OBJECTIVE: The purpose of the study was to determine if patients with a history of major depressive episode and comorbid posttraumatic stress disorder (PTSD) have a higher risk for suicide attempt and differ in other measures of suicidal behavior, compared to patients with major depressive episode but no PTSD. In addition, to explore how PTSD comorbidity might increase risk for suicidal behavior in major depressive episode, the authors investigated the relationship between PTSD, cluster B personality disorder, childhood sexual or physical abuse, and aggression/impulsivity.

METHOD: The subjects were 230 patients with a lifetime history of major depressive episode; 59 also had lifetime comorbid PTSD. The demographic and clinical characteristics of subjects with and without PTSD were compared. Multivariate analysis was used to examine the relationship between suicidal behavior and lifetime history of PTSD, with adjustment for clinical factors known to be associated with suicidal behavior.

RESULTS: Patients with a lifetime history of PTSD were significantly more likely to have made a suicide attempt. The groups did not differ with respect to suicidal ideation or intent, number of attempts made, or maximum lethality of attempts. The PTSD group had higher objective depression, impulsivity, and hostility scores; had a higher rate of comorbid cluster B personality disorder; and were more likely to report a childhood history of abuse.
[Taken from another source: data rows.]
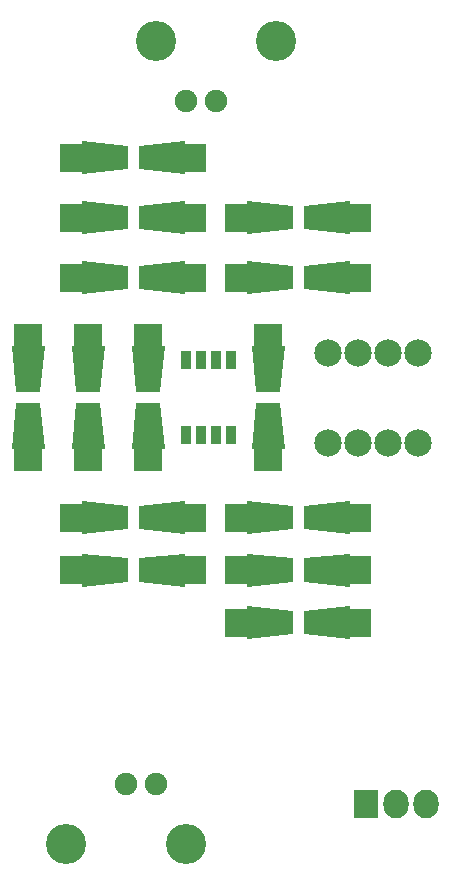
<source format=gbr>
G04 #@! TF.FileFunction,Soldermask,Top*
%FSLAX46Y46*%
G04 Gerber Fmt 4.6, Leading zero omitted, Abs format (unit mm)*
G04 Created by KiCad (PCBNEW 4.0.5) date Monday, July 31, 2017 'PMt' 03:21:26 PM*
%MOMM*%
%LPD*%
G01*
G04 APERTURE LIST*
%ADD10C,0.150000*%
%ADD11R,2.398980X2.398980*%
%ADD12R,2.127200X2.432000*%
%ADD13O,2.127200X2.432000*%
%ADD14R,0.908000X1.543000*%
%ADD15C,2.305000*%
%ADD16C,3.400000*%
%ADD17C,1.900000*%
G04 APERTURE END LIST*
D10*
G36*
X136396120Y-88981940D02*
X139193880Y-88981940D01*
X138795100Y-92882060D01*
X136794900Y-92882060D01*
X136396120Y-88981940D01*
X136396120Y-88981940D01*
G37*
G36*
X139193880Y-97708060D02*
X136396120Y-97708060D01*
X136794900Y-93807940D01*
X138795100Y-93807940D01*
X139193880Y-97708060D01*
X139193880Y-97708060D01*
G37*
D11*
X137795000Y-88343740D03*
X137795000Y-98346260D03*
D10*
G36*
X159938060Y-102106120D02*
X159938060Y-104903880D01*
X156037940Y-104505100D01*
X156037940Y-102504900D01*
X159938060Y-102106120D01*
X159938060Y-102106120D01*
G37*
G36*
X151211940Y-104903880D02*
X151211940Y-102106120D01*
X155112060Y-102504900D01*
X155112060Y-104505100D01*
X151211940Y-104903880D01*
X151211940Y-104903880D01*
G37*
D11*
X160576260Y-103505000D03*
X150573740Y-103505000D03*
D10*
G36*
X159938060Y-106551120D02*
X159938060Y-109348880D01*
X156037940Y-108950100D01*
X156037940Y-106949900D01*
X159938060Y-106551120D01*
X159938060Y-106551120D01*
G37*
G36*
X151211940Y-109348880D02*
X151211940Y-106551120D01*
X155112060Y-106949900D01*
X155112060Y-108950100D01*
X151211940Y-109348880D01*
X151211940Y-109348880D01*
G37*
D11*
X160576260Y-107950000D03*
X150573740Y-107950000D03*
D10*
G36*
X159938060Y-110996120D02*
X159938060Y-113793880D01*
X156037940Y-113395100D01*
X156037940Y-111394900D01*
X159938060Y-110996120D01*
X159938060Y-110996120D01*
G37*
G36*
X151211940Y-113793880D02*
X151211940Y-110996120D01*
X155112060Y-111394900D01*
X155112060Y-113395100D01*
X151211940Y-113793880D01*
X151211940Y-113793880D01*
G37*
D11*
X160576260Y-112395000D03*
X150573740Y-112395000D03*
D10*
G36*
X137241940Y-84583880D02*
X137241940Y-81786120D01*
X141142060Y-82184900D01*
X141142060Y-84185100D01*
X137241940Y-84583880D01*
X137241940Y-84583880D01*
G37*
G36*
X145968060Y-81786120D02*
X145968060Y-84583880D01*
X142067940Y-84185100D01*
X142067940Y-82184900D01*
X145968060Y-81786120D01*
X145968060Y-81786120D01*
G37*
D11*
X136603740Y-83185000D03*
X146606260Y-83185000D03*
D10*
G36*
X137241940Y-79503880D02*
X137241940Y-76706120D01*
X141142060Y-77104900D01*
X141142060Y-79105100D01*
X137241940Y-79503880D01*
X137241940Y-79503880D01*
G37*
G36*
X145968060Y-76706120D02*
X145968060Y-79503880D01*
X142067940Y-79105100D01*
X142067940Y-77104900D01*
X145968060Y-76706120D01*
X145968060Y-76706120D01*
G37*
D11*
X136603740Y-78105000D03*
X146606260Y-78105000D03*
D10*
G36*
X137241940Y-74423880D02*
X137241940Y-71626120D01*
X141142060Y-72024900D01*
X141142060Y-74025100D01*
X137241940Y-74423880D01*
X137241940Y-74423880D01*
G37*
G36*
X145968060Y-71626120D02*
X145968060Y-74423880D01*
X142067940Y-74025100D01*
X142067940Y-72024900D01*
X145968060Y-71626120D01*
X145968060Y-71626120D01*
G37*
D11*
X136603740Y-73025000D03*
X146606260Y-73025000D03*
D10*
G36*
X159938060Y-76706120D02*
X159938060Y-79503880D01*
X156037940Y-79105100D01*
X156037940Y-77104900D01*
X159938060Y-76706120D01*
X159938060Y-76706120D01*
G37*
G36*
X151211940Y-79503880D02*
X151211940Y-76706120D01*
X155112060Y-77104900D01*
X155112060Y-79105100D01*
X151211940Y-79503880D01*
X151211940Y-79503880D01*
G37*
D11*
X160576260Y-78105000D03*
X150573740Y-78105000D03*
D10*
G36*
X145968060Y-106551120D02*
X145968060Y-109348880D01*
X142067940Y-108950100D01*
X142067940Y-106949900D01*
X145968060Y-106551120D01*
X145968060Y-106551120D01*
G37*
G36*
X137241940Y-109348880D02*
X137241940Y-106551120D01*
X141142060Y-106949900D01*
X141142060Y-108950100D01*
X137241940Y-109348880D01*
X137241940Y-109348880D01*
G37*
D11*
X146606260Y-107950000D03*
X136603740Y-107950000D03*
D12*
X161290000Y-127762000D03*
D13*
X163830000Y-127762000D03*
X166370000Y-127762000D03*
D10*
G36*
X154433880Y-97708060D02*
X151636120Y-97708060D01*
X152034900Y-93807940D01*
X154035100Y-93807940D01*
X154433880Y-97708060D01*
X154433880Y-97708060D01*
G37*
G36*
X151636120Y-88981940D02*
X154433880Y-88981940D01*
X154035100Y-92882060D01*
X152034900Y-92882060D01*
X151636120Y-88981940D01*
X151636120Y-88981940D01*
G37*
D11*
X153035000Y-98346260D03*
X153035000Y-88343740D03*
D10*
G36*
X144273880Y-97708060D02*
X141476120Y-97708060D01*
X141874900Y-93807940D01*
X143875100Y-93807940D01*
X144273880Y-97708060D01*
X144273880Y-97708060D01*
G37*
G36*
X141476120Y-88981940D02*
X144273880Y-88981940D01*
X143875100Y-92882060D01*
X141874900Y-92882060D01*
X141476120Y-88981940D01*
X141476120Y-88981940D01*
G37*
D11*
X142875000Y-98346260D03*
X142875000Y-88343740D03*
D10*
G36*
X134113880Y-97708060D02*
X131316120Y-97708060D01*
X131714900Y-93807940D01*
X133715100Y-93807940D01*
X134113880Y-97708060D01*
X134113880Y-97708060D01*
G37*
G36*
X131316120Y-88981940D02*
X134113880Y-88981940D01*
X133715100Y-92882060D01*
X131714900Y-92882060D01*
X131316120Y-88981940D01*
X131316120Y-88981940D01*
G37*
D11*
X132715000Y-98346260D03*
X132715000Y-88343740D03*
D10*
G36*
X159938060Y-81786120D02*
X159938060Y-84583880D01*
X156037940Y-84185100D01*
X156037940Y-82184900D01*
X159938060Y-81786120D01*
X159938060Y-81786120D01*
G37*
G36*
X151211940Y-84583880D02*
X151211940Y-81786120D01*
X155112060Y-82184900D01*
X155112060Y-84185100D01*
X151211940Y-84583880D01*
X151211940Y-84583880D01*
G37*
D11*
X160576260Y-83185000D03*
X150573740Y-83185000D03*
D10*
G36*
X145968060Y-102106120D02*
X145968060Y-104903880D01*
X142067940Y-104505100D01*
X142067940Y-102504900D01*
X145968060Y-102106120D01*
X145968060Y-102106120D01*
G37*
G36*
X137241940Y-104903880D02*
X137241940Y-102106120D01*
X141142060Y-102504900D01*
X141142060Y-104505100D01*
X137241940Y-104903880D01*
X137241940Y-104903880D01*
G37*
D11*
X146606260Y-103505000D03*
X136603740Y-103505000D03*
D14*
X149860000Y-96520000D03*
X148590000Y-96520000D03*
X147320000Y-96520000D03*
X146050000Y-96520000D03*
X146050000Y-90170000D03*
X147320000Y-90170000D03*
X148590000Y-90170000D03*
X149860000Y-90170000D03*
D15*
X165735000Y-89535000D03*
X163195000Y-89535000D03*
X160655000Y-89535000D03*
X158115000Y-89535000D03*
X158115000Y-97155000D03*
X160655000Y-97155000D03*
X163195000Y-97155000D03*
X165735000Y-97155000D03*
D16*
X143510000Y-63180000D03*
X153670000Y-63180000D03*
D17*
X148590000Y-68260000D03*
X146050000Y-68260000D03*
D16*
X146050000Y-131130000D03*
X135890000Y-131130000D03*
D17*
X140970000Y-126050000D03*
X143510000Y-126050000D03*
M02*

</source>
However, cluster B personality disorder was the only independent variable related to lifetime suicide attempts in a multiple regression model.

CONCLUSIONS: PTSD is frequently comorbid with major depressive episode, and their co-occurrence enhances the risk for suicidal behavior. A higher rate of comorbid cluster B personality disorder appears to be a salient factor contributing to greater risk for suicidal acts in patients with a history of major depressive episode who also have PTSD, compared to those with major depressive episode alone.